Marisa wanted us to go to a Turkish bath. She'd been to one when she was in Istanbul before and thought it was a good experience. I'd never been, but we'd previously gone to Japanese baths In Japanese baths you get completely naked (sexes are separated), and in the one we went to there was a pool that had an electric current in it that would cause your muscles to twitch if you weren't completely relaxed. Marisa assured me that there's no nudity allowed in Turkish baths, and they'd have no crazy electrical pools, so it didn't seem like the Turkish baths would be too challenging.
I thought it was an interesting experience, but I wouldn't do it regularly. One of the features is that you can get a massage, which we paid for. The inner sanctum of the bath is incredibly hot, very humid, and results in me becoming uncomfortably sweaty. After about 10 minutes of waiting for the masseur I wanted to leave because I felt sick from the heat. (Maybe I was dehydrated.) I kept going to the cold water faucet and dumping pans of it over myself, which cooled me down a little.
Eventually the masseur did come and proceeded to beat the crap out of me. We were both wearing nothing but towels, so it was a sweaty-fisted shared experience. He was very considerate in that whenever I had to move, he'd arrange my towel prior to movement so no inappropriate portions of my body would be shared with the rest of the room. At one point I was lying on my stomach, and he told me (in pidgin English) to turn over. Unfortunately for him, I don't roll to my right. I naturally rolled over to my left away from the enclosing towel, exposing my genitals to his startled, blanching face. He quickly fixed the towel and no one seemed to notice, so it was no big deal.

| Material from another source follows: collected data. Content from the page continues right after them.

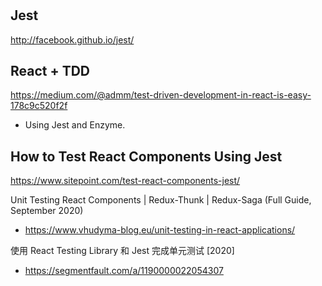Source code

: #
## Jest
http://facebook.github.io/jest/

## React + TDD 
https://medium.com/@admm/test-driven-development-in-react-is-easy-178c9c520f2f
- Using Jest and Enzyme.

## How to Test React Components Using Jest
https://www.sitepoint.com/test-react-components-jest/


Unit Testing React Components | Redux-Thunk | Redux-Saga (Full Guide, September 2020)
- https://www.vhudyma-blog.eu/unit-testing-in-react-applications/


使用 React Testing Library 和 Jest 完成单元测试 [2020]
- https://segmentfault.com/a/1190000022054307
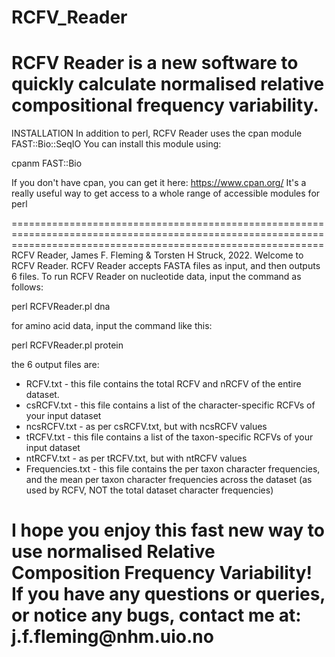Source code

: # RCFV_Reader
RCFV Reader is a new software to quickly calculate normalised relative compositional frequency variability.
==================================================================================================================================================================
INSTALLATION
In addition to perl, RCFV Reader uses the cpan module FAST::Bio::SeqIO
You can install this module using:

cpanm FAST::Bio

If you don't have cpan, you can get it here:
https://www.cpan.org/
It's a really useful way to get access to a whole range of accessible modules for perl

==================================================================================================================================================================
RCFV Reader, James F. Fleming & Torsten H Struck, 2022.
Welcome to RCFV Reader. RCFV Reader accepts FASTA files as input, and then outputs 6 files.
To run RCFV Reader on nucleotide data, input the command as follows:

perl RCFVReader.pl dna <filename> <prefix for output files>

for amino acid data, input the command like this:

perl RCFVReader.pl protein <filename> <prefix for output files>

the 6 output files are:
- RCFV.txt - this file contains the total RCFV and nRCFV of the entire dataset.
- csRCFV.txt - this file contains a list of the character-specific RCFVs of your input dataset
- ncsRCFV.txt - as per csRCFV.txt, but with ncsRCFV values
- tRCFV.txt - this file contains a list of the taxon-specific RCFVs of your input dataset
- ntRCFV.txt - as per tRCFV.txt, but with ntRCFV values
- Frequencies.txt - this file contains the per taxon character frequencies, and the mean per taxon character frequencies across the dataset (as used by RCFV, NOT the total dataset character frequencies)

I hope you enjoy this fast new way to use normalised Relative Composition Frequency Variability! If you have any questions or queries, or notice any bugs, contact me at:
j.f.fleming\@nhm.uio.no
==================================================================================================================================================================

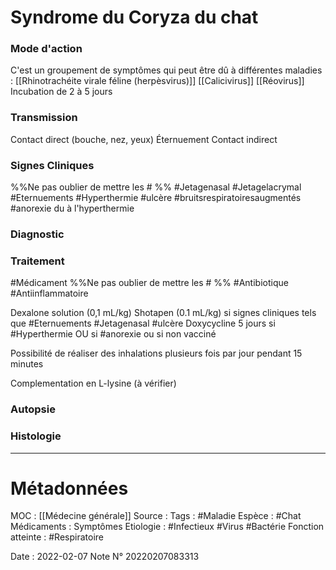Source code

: # Syndrome du Coryza du chat
### Mode d'action
C'est un groupement de symptômes qui peut être dû à différentes maladies :
[[Rhinotrachéite virale féline (herpèsvirus)]]
[[Calicivirus]]
[[Réovirus]]
Incubation de 2 à 5 jours
### Transmission
Contact direct (bouche, nez, yeux)
Éternuement
Contact indirect
### Signes Cliniques
%%Ne pas oublier de mettre les # %%
#Jetagenasal 
#Jetagelacrymal 
#Eternuements 
#Hyperthermie 
#ulcère
#bruitsrespiratoiresaugmentés
#anorexie du à l'hyperthermie

### Diagnostic
### Traitement
#Médicament 
%%Ne pas oublier de mettre les # %% 
#Antibiotique 
#Antiinflammatoire 

Dexalone solution (0,1 mL/kg)
Shotapen (0.1 mL/kg) si signes cliniques tels que #Eternuements #Jetagenasal #ulcère 
Doxycycline 5 jours si #Hyperthermie OU si #anorexie ou si non vacciné

Possibilité de réaliser des inhalations plusieurs fois par jour pendant 15 minutes 

Complementation en L-lysine (à vérifier)
### Autopsie
### Histologie

***

# Métadonnées
MOC : [[Médecine générale]]
Source :
Tags : #Maladie 
	Espèce : #Chat 
	Médicaments :
	Symptômes
	Etiologie : #Infectieux  #Virus #Bactérie 
	Fonction atteinte : #Respiratoire 
	
Date : 2022-02-07
Note N° 20220207083313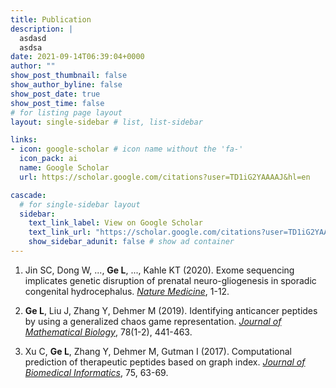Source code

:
 ```yaml
---
title: Publication
description: |
  asdasd
  asdsa
date: 2021-09-14T06:39:04+0000
author: ""
show_post_thumbnail: false
show_author_byline: false
show_post_date: true
show_post_time: false
# for listing page layout
layout: single-sidebar # list, list-sidebar

links:
- icon: google-scholar # icon name without the 'fa-'
  icon_pack: ai
  name: Google Scholar
  url: https://scholar.google.com/citations?user=TD1iG2YAAAAJ&hl=en

cascade:
  # for single-sidebar layout
  sidebar:
    text_link_label: View on Google Scholar
    text_link_url: "https://scholar.google.com/citations?user=TD1iG2YAAAAJ&hl=en"
    show_sidebar_adunit: false # show ad container
---
```

1. Jin SC, Dong W, ..., **Ge L**, ..., Kahle KT (2020). Exome sequencing implicates genetic disruption of prenatal neuro-gliogenesis in sporadic congenital hydrocephalus. [*Nature Medicine*](https://www.nature.com/articles/s41591-020-1090-2), 1-12.

2. **Ge L**, Liu J, Zhang Y, Dehmer M (2019). Identifying anticancer peptides by using a generalized chaos game representation. [*Journal of Mathematical Biology*](https://link.springer.com/article/10.1007/s00285-018-1279-x), 78(1-2), 441-463.
  
3. Xu C,  **Ge L**, Zhang Y, Dehmer M, Gutman I (2017). Computational prediction of therapeutic peptides based on graph index. [*Journal of Biomedical Informatics*](https://doi.org/10.1016/j.jbi.2017.09.011), 75, 63-69.
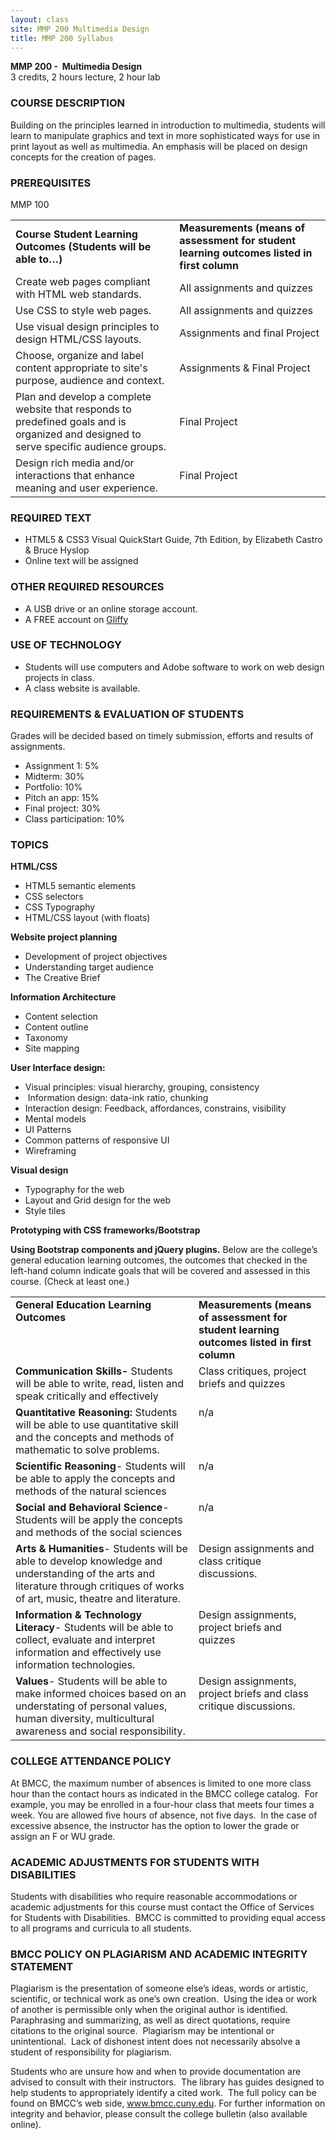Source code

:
 ```yaml
---
layout: class
site: MMP 200 Multimedia Design
title: MMP 200 Syllabus
---
```

   
<strong>MMP 200 -  Multimedia Design</strong>
<br>3 credits, 2 hours lecture, 2 hour lab
<h3>COURSE DESCRIPTION</h3>
Building on the principles learned in introduction to multimedia, students will learn to manipulate graphics and text in more sophisticated ways for use in print layout as well as multimedia. An emphasis will be placed on design concepts for the creation of pages.
<h3>PREREQUISITES</h3>
MMP 100
<table border="0" cellspacing="0" cellpadding="0">
<tbody>
<tr>
<td><strong>Course Student Learning Outcomes (Students will be able to…)</strong></td>
<td><strong>Measurements (means of assessment for student learning outcomes listed in first column</strong></td>
</tr>
<tr>
<td>Create web pages compliant with HTML web standards.</td>
<td>All assignments and quizzes</td>
</tr>
<tr>
<td>Use CSS to style web pages.</td>
<td>All assignments and quizzes</td>
</tr>
<tr>
<td>Use visual design principles to design HTML/CSS layouts.</td>
<td>Assignments and final Project</td>
</tr>
<tr>
<td>Choose, organize and label content appropriate to site's purpose, audience and context.</td>
<td>Assignments &amp; Final Project</td>
</tr>
<tr>
<td>Plan and develop a complete website that responds to predefined goals and is organized and designed to serve specific audience groups.</td>
<td>Final Project</td>
</tr>
<tr>
<td>Design rich media and/or interactions that enhance meaning and user experience.</td>
<td>Final Project</td>
</tr>
</tbody>
</table>
<h3>REQUIRED TEXT</h3>
<ul>
	<li>HTML5 &amp; CSS3 Visual QuickStart Guide, 7th Edition, by Elizabeth Castro &amp; Bruce Hyslop</li>
	<li>Online text will be assigned</li>
</ul>
<h3>OTHER REQUIRED RESOURCES</h3>
<ul>
	<li>A USB drive or an online storage account.</li>
	<li>A FREE account on <a href="http://www.gliffy.com">Gliffy</a></li>
</ul>
<h3>USE OF TECHNOLOGY</h3>
<ul type="disc">
	<li>Students will use computers and Adobe software to work on web design projects in class.</li>
	<li>A class website is available.</li>
</ul>
<h3>REQUIREMENTS &amp; EVALUATION OF STUDENTS</h3>
Grades will be decided based on timely submission, efforts and results of assignments.
<ul>
	<li>Assignment 1: 5%</li>
	<li>Midterm: 30%</li>
	<li>Portfolio: 10%</li>
	<li>Pitch an app: 15%</li>
	<li>Final project: 30%</li>
	<li>Class participation: 10%</li>
</ul>
<h3>TOPICS</h3>
<strong>HTML/CSS</strong>
<ul>
	<li>HTML5 semantic elements</li>
	<li>CSS selectors</li>
	<li>CSS Typography</li>
	<li>HTML/CSS layout (with floats)</li>
</ul>
<strong>Website project planning</strong>
<ul>
	<li>Development of project objectives</li>
	<li>Understanding target audience</li>
	<li>The Creative Brief</li>
</ul>
<strong>Information Architecture</strong>
<ul>
	<li>Content selection</li>
	<li>Content outline</li>
	<li>Taxonomy</li>
	<li>Site mapping</li>
</ul>
<strong>User Interface design:</strong>
<ul>
	<li>Visual principles: visual hierarchy, grouping, consistency</li>
	<li> Information design: data-ink ratio, chunking</li>
	<li>Interaction design: Feedback, affordances, constrains, visibility</li>
	<li>Mental models</li>
	<li>UI Patterns</li>
	<li>Common patterns of responsive UI</li>
	<li>Wireframing</li>
</ul>
<strong>Visual design</strong>
<ul>
	<li>Typography for the web</li>
	<li>Layout and Grid design for the web</li>
	<li>Style tiles</li>
</ul>
<strong>Prototyping with CSS frameworks/Bootstrap</strong>

<strong>Using Bootstrap components and jQuery plugins.</strong>
Below are the college’s general education learning outcomes, the outcomes that checked in the left-hand column indicate goals that will be covered and assessed in this course. (Check at least one.)
<table border="0" cellspacing="0" cellpadding="0">
<tbody>
<tr>
<td valign="top"><strong>General Education Learning Outcomes</strong></td>
<td valign="top"><strong>Measurements (means of assessment for student learning outcomes listed in first column</strong></td>
</tr>
<tr>
<td valign="top"><strong>Communication Skills- </strong>Students will be able to write, read, listen and speak critically and effectively</td>
<td valign="top">Class critiques, project briefs and quizzes</td>
</tr>
<tr>
<td valign="top"><strong>Quantitative Reasoning:</strong> Students will be able to use quantitative skill and the concepts and methods of mathematic to solve problems.</td>
<td valign="top">n/a</td>
</tr>
<tr>
<td valign="top"><strong>Scientific Reasoning</strong>- Students will be able to apply the concepts and methods of the natural sciences</td>
<td valign="top">n/a</td>
</tr>
<tr>
<td valign="top"><strong>Social and Behavioral Science</strong>- Students will be apply the concepts and methods of the social sciences</td>
<td valign="top">n/a</td>
</tr>
<tr>
<td valign="top"><strong>Arts &amp; Humanities</strong>- Students will be able to develop knowledge and understanding of the arts and literature through critiques of works of art, music, theatre and literature.</td>
<td valign="top">Design assignments and class critique discussions.</td>
</tr>
<tr>
<td valign="top"><strong>Information &amp; Technology Literacy</strong>- Students will be able to collect, evaluate and interpret information and effectively use information technologies.</td>
<td valign="top">Design assignments, project briefs and quizzes</td>
</tr>
<tr>
<td valign="top"><strong>Values</strong>- Students will be able to make informed choices based on an understating of personal values, human diversity, multicultural awareness and social responsibility.</td>
<td valign="top">Design assignments, project briefs and class critique discussions.</td>
</tr>
</tbody>
</table>
<h3>COLLEGE ATTENDANCE POLICY</h3>
At BMCC, the maximum number of absences is limited to one more class hour than the contact hours as indicated in the BMCC college catalog.  For example, you may be enrolled in a four-hour class that meets four times a week. You are allowed five hours of absence, not five days.  In the case of excessive absence, the instructor has the option to lower the grade or assign an F or WU grade.
<h3>ACADEMIC ADJUSTMENTS FOR STUDENTS WITH DISABILITIES</h3>
Students with disabilities who require reasonable accommodations or academic adjustments for this course must contact the Office of Services for Students with Disabilities.  BMCC is committed to providing equal access to all programs and curricula to all students.
<h3>BMCC POLICY ON PLAGIARISM AND ACADEMIC INTEGRITY STATEMENT</h3>
Plagiarism is the presentation of someone else’s ideas, words or artistic, scientific, or technical work as one’s own creation.  Using the idea or work of another is permissible only when the original author is identified.  Paraphrasing and summarizing, as well as direct quotations, require citations to the original source.  Plagiarism may be intentional or unintentional.  Lack of dishonest intent does not necessarily absolve a student of responsibility for plagiarism.

Students who are unsure how and when to provide documentation are advised to consult with their instructors.  The library has guides designed to help students to appropriately identify a cited work.  The full policy can be found on BMCC’s web side, www.bmcc.cuny.edu. For further information on integrity and behavior, please consult the college bulletin (also available online).
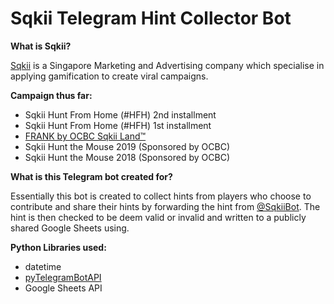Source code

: # Sqkii Telegram Hint Collector Bot
**What is Sqkii?**

[Sqkii](https://sqkii.com/) is a Singapore Marketing and Advertising company which specialise in applying gamification to create viral campaigns.

**Campaign thus far:**
- Sqkii Hunt From Home (#HFH) 2nd installment
- Sqkii Hunt From Home (#HFH) 1st installment
- [FRANK by OCBC Sqkii Land™](https://sqkii.land/)
- Sqkii Hunt the Mouse 2019 (Sponsored by OCBC)
- Sqkii Hunt the Mouse 2018 (Sponsored by OCBC)

**What is this Telegram bot created for?**

Essentially this bot is created to collect hints from players who choose to contribute and share their hints by forwarding the hint from [@SqkiiBot](https://t.me/sqkiibot). The hint is then checked to be deem valid or invalid and written to a publicly shared Google Sheets using.

**Python Libraries used:**
- datetime
- [pyTelegramBotAPI](https://github.com/eternnoir/pyTelegramBotAPI)
- Google Sheets API


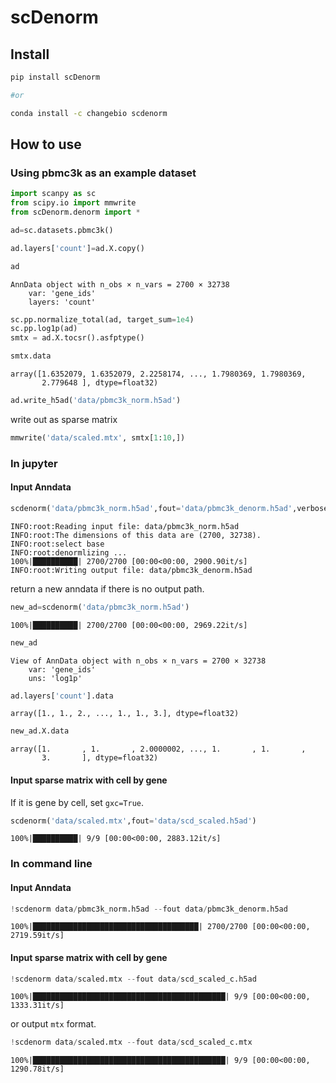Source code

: scDenorm
================

<!-- WARNING: THIS FILE WAS AUTOGENERATED! DO NOT EDIT! -->

## Install

``` sh
pip install scDenorm

#or

conda install -c changebio scdenorm
```

## How to use

### Using pbmc3k as an example dataset

``` python
import scanpy as sc
from scipy.io import mmwrite
from scDenorm.denorm import *
```

``` python
ad=sc.datasets.pbmc3k()
```

``` python
ad.layers['count']=ad.X.copy()
```

``` python
ad
```

    AnnData object with n_obs × n_vars = 2700 × 32738
        var: 'gene_ids'
        layers: 'count'

``` python
sc.pp.normalize_total(ad, target_sum=1e4)
sc.pp.log1p(ad)
smtx = ad.X.tocsr().asfptype()
```

``` python
smtx.data
```

    array([1.6352079, 1.6352079, 2.2258174, ..., 1.7980369, 1.7980369,
           2.779648 ], dtype=float32)

``` python
ad.write_h5ad('data/pbmc3k_norm.h5ad')
```

write out as sparse matrix

``` python
mmwrite('data/scaled.mtx', smtx[1:10,])
```

### In jupyter

#### Input Anndata

``` python
scdenorm('data/pbmc3k_norm.h5ad',fout='data/pbmc3k_denorm.h5ad',verbose=1)
```

    INFO:root:Reading input file: data/pbmc3k_norm.h5ad
    INFO:root:The dimensions of this data are (2700, 32738).
    INFO:root:select base
    INFO:root:denormlizing ...
    100%|██████████| 2700/2700 [00:00<00:00, 2900.90it/s]
    INFO:root:Writing output file: data/pbmc3k_denorm.h5ad

return a new anndata if there is no output path.

``` python
new_ad=scdenorm('data/pbmc3k_norm.h5ad')
```

    100%|██████████| 2700/2700 [00:00<00:00, 2969.22it/s]

``` python
new_ad
```

    View of AnnData object with n_obs × n_vars = 2700 × 32738
        var: 'gene_ids'
        uns: 'log1p'

``` python
ad.layers['count'].data
```

    array([1., 1., 2., ..., 1., 1., 3.], dtype=float32)

``` python
new_ad.X.data
```

    array([1.       , 1.       , 2.0000002, ..., 1.       , 1.       ,
           3.       ], dtype=float32)

#### Input sparse matrix with cell by gene

If it is gene by cell, set `gxc=True`.

``` python
scdenorm('data/scaled.mtx',fout='data/scd_scaled.h5ad')
```

    100%|██████████| 9/9 [00:00<00:00, 2883.12it/s]

### In command line

#### Input Anndata

``` python
!scdenorm data/pbmc3k_norm.h5ad --fout data/pbmc3k_denorm.h5ad
```

    100%|█████████████████████████████████████| 2700/2700 [00:00<00:00, 2719.59it/s]

#### Input sparse matrix with cell by gene

``` python
!scdenorm data/scaled.mtx --fout data/scd_scaled_c.h5ad
```

    100%|███████████████████████████████████████████| 9/9 [00:00<00:00, 1333.31it/s]

or output `mtx` format.

``` python
!scdenorm data/scaled.mtx --fout data/scd_scaled_c.mtx
```

    100%|███████████████████████████████████████████| 9/9 [00:00<00:00, 1290.78it/s]
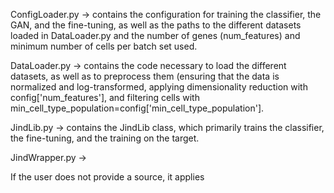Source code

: 
ConfigLoader.py -> contains the configuration for training the classifier, the GAN, and the fine-tuning, as well as the paths to the different datasets loaded in DataLoader.py and the number of genes (num_features) and minimum number of cells per batch set used.

DataLoader.py -> contains the code necessary to load the different datasets, as well as to preprocess them (ensuring that the data is normalized and log-transformed, applying dimensionality reduction with config['num_features'], and filtering cells with min_cell_type_population=config['min_cell_type_population'].

JindLib.py -> contains the JindLib class, which primarily trains the classifier, the fine-tuning, and the training on the target.

JindWrapper.py ->

If the user does not provide a source, it applies
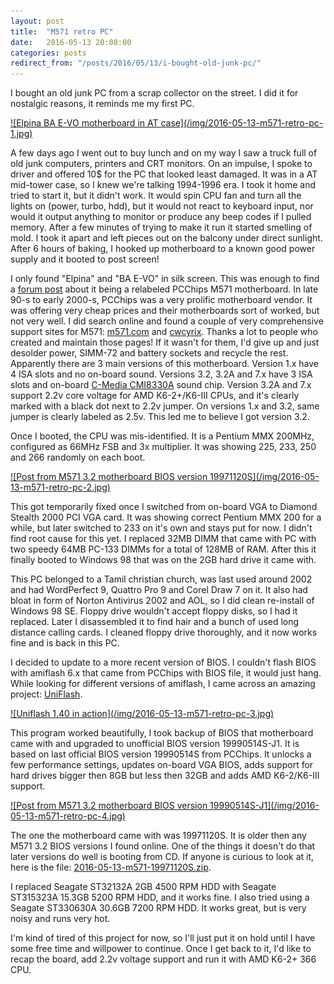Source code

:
 ```yaml
---
layout: post
title:  "M571 retro PC"
date:   2016-05-13 20:08:00
categories: posts
redirect_from: "/posts/2016/05/13/i-bought-old-junk-pc/"
---
```


I bought an old junk PC from a scrap collector on the street.
I did it for nostalgic reasons, it reminds me my first PC.

<a href="/img/2016-05-13-m571-retro-pc-1-full.jpg">
![Elpina BA E-VO motherboard in AT case](/img/2016-05-13-m571-retro-pc-1.jpg)
</a>

A few days ago I went out to buy lunch and on my way I saw a truck full of old junk computers, printers and CRT monitors.
On an impulse, I spoke to driver and offered 10$ for the PC that looked least damaged.
It was in a AT mid-tower case, so I knew we're talking 1994-1996 era.
I took it home and tried to start it, but it didn't work.
It would spin CPU fan and turn all the lights on (power, turbo, hdd), but it would not react to keyboard input, nor would it output anything to monitor or produce any beep codes if I pulled memory.
After a few minutes of trying to make it run it started smelling of mold.
I took it apart and left pieces out on the balcony under direct sunlight.
After 6 hours of baking, I hooked up motherboard to a known good power supply and it booted to post screen!

I only found "Elpina" and "BA E-VO" in silk screen.
This was enough to find a [forum post](https://www.wimsbios.com/forum/where-can-find-motherboard-manual-f34/manual-for-elpina-9814-t5742.html) about it being a relabeled PCChips M571 motherboard.
In late 90-s to early 2000-s, PCChips was a very prolific motherboard vendor.
It was offering very cheap prices and their motherboards sort of worked, but not very well.
I did search online and found a couple of very comprehensive support sites for M571: [m571.com](http://m571.com/m571/) and [cwcyrix](http://cwcyrix.duckdns.org/techpage/html/m1.html).
Thanks a lot to people who created and maintain those pages!
If it wasn't for them, I'd give up and just desolder power, SIMM-72 and battery sockets and recycle the rest.
Apparently there are 3 main versions of this motherboard.
Version 1.x have 4 ISA slots and no on-board sound.
Versions 3.2, 3.2A and 7.x have 3 ISA slots and on-board [C-Media CMI8330A](https://www.vogonsdrivers.com/index.php?catid=55) sound chip.
Version 3.2A and 7.x support 2.2v core voltage for AMD K6-2+/K6-III CPUs, and it's clearly marked with a black dot next to 2.2v jumper.
On versions 1.x and 3.2, same jumper is clearly labeled as 2.5v.
This led me to believe I got version 3.2.

Once I booted, the CPU was mis-identified.
It is a Pentium MMX 200MHz, configured as 66MHz FSB and 3x multiplier.
It was showing 225, 233, 250 and 266 randomly on each boot.

<a href="/img/2016-05-13-m571-retro-pc-2-full.jpg">
![Post from M571 3.2 motherboard BIOS version 19971120S](/img/2016-05-13-m571-retro-pc-2.jpg)
</a>

This got temporarily fixed once I switched from on-board VGA to Diamond Stealth 2000 PCI VGA card.
It was showing correct Pentium MMX 200 for a while, but later switched to 233 on it's own and stays put for now.
I didn't find root cause for this yet.
I replaced 32MB DIMM that came with PC with two speedy 64MB PC-133 DIMMs for a total of 128MB of RAM.
After this it finally booted to Windows 98 that was on the 2GB hard drive it came with.

This PC belonged to a Tamil christian church, was last used around 2002 and had WordPerfect 9, Quattro Pro 9 and Corel Draw 7 on it.
It also had bloat in form of Norton Antivirus 2002 and AOL, so I did clean re-install of Windows 98 SE.
Floppy drive wouldn't accept floppy disks, so I had it replaced.
Later I disassembled it to find hair and a bunch of used long distance calling cards.
I cleaned floppy drive thoroughly, and it now works fine and is back in this PC.

I decided to update to a more recent version of BIOS.
I couldn't flash BIOS with amiflash 6.x that came from PCChips with BIOS file, it would just hang.
While looking for different versions of amiflash, I came across an amazing project: [UniFlash](http://www.rainbow-software.org/uniflash/).

<a href="/img/2016-05-13-m571-retro-pc-3-full.jpg">
![Uniflash 1.40 in action](/img/2016-05-13-m571-retro-pc-3.jpg)
</a>

This program worked beautifully, I took backup of BIOS that motherboard came with and upgraded to unofficial BIOS version 19990514S-J1.
It is based on last official BIOS version 19990514S from PCChips.
It unlocks a few performance settings, updates on-board VGA BIOS, adds support for hard drives bigger then 8GB but less then 32GB and adds AMD K6-2/K6-III support.

<a href="/img/2016-05-13-m571-retro-pc-4-full.jpg">
![Post from M571 3.2 motherboard BIOS version 19990514S-J1](/img/2016-05-13-m571-retro-pc-4.jpg)
</a>

The one the motherboard came with was 19971120S.
It is older then any M571 3.2 BIOS versions I found online.
One of the things it doesn't do that later versions do well is booting from CD.
If anyone is curious to look at it, here is the file: [2016-05-13-m571-19971120S.zip](/files/2016-05-13-m571-19971120S.zip).

I replaced Seagate ST32132A 2GB 4500 RPM HDD with Seagate ST315323A 15.3GB 5200 RPM HDD, and it works fine.
I also tried using a Seagate ST330630A 30.6GB 7200 RPM HDD. It works great, but is very noisy and runs very hot.

I'm kind of tired of this project for now, so I'll just put it on hold until I have some free time and willpower to continue.
Once I get back to it, I'd like to recap the board, add 2.2v voltage support and run it with AMD K6-2+ 366 CPU.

The massage was OK, albeit a little brutal for my taste. (Maybe that's why I don't get massages very frequently.) The unique feature of the Turkish bath massage, which I didn't know beforehand, is the scraping off of all your outer skin with sandpaper and something that looked to me like steel wool. I insisted he use only the sandpaper. Surprisingly, this process did not hurt all that much, but I was not too satisfied with it because I got sunburnt in India and was already peeling. I have this theory that if you don't touch sunburnt skin and try to prevent peeling it will serve as a protective layer against further sunburns. Ungrounded in any scientific knowledge as this theory is, I was nevertheless very annoyed and completely unable to communicate to my nearly naked and sweaty friend that I didn't want all my sunburnt skin ripped off.
The skin came off in small rolls of flesh that looked a little like rolled up cigarette paper. It was a dark grey color, so evidently I am a very dirty boy.
Through this last stage of my massage my mustachioed masseur kept asking me "ok? ok?", to which I would politely reply "yes, ok." He invariably followed this exchange confirming his customer satisfaction by saying, "after, you tip. i come outside. I am Ahmet (pointing finger to his chest)"
With his limited English and my limited Turkish, and given that I remained in his sweaty, strong, and fairly hairy embrace while still being scraped by sandpaper, I did not think it wise to try to explain to him that we had specifically selected this bathhouse because the tip was included in the already paid price of the massage. I was annoyed he kept trying to tell me to tip but just said, "ok" in response.
After the massage I showered, dressed, and went out to the main lobby where I reunited with Marisa. I was hoping I'd be able to slip out without encountering my new friend, Ahmet, but he emerged through the thick wooden doors of the bath area, still clad in only his towel, at exactly the right moment. Marisa tried to talk to me about the bath, but I said quickly, "I'll meet you outside." I caught his look out of the corner of my eye as I scurried out the front door, and he didn't look too happy. I would say he actually looked a little hurt. I figured he wouldn't follow me outside in just his towel, though, and I was right.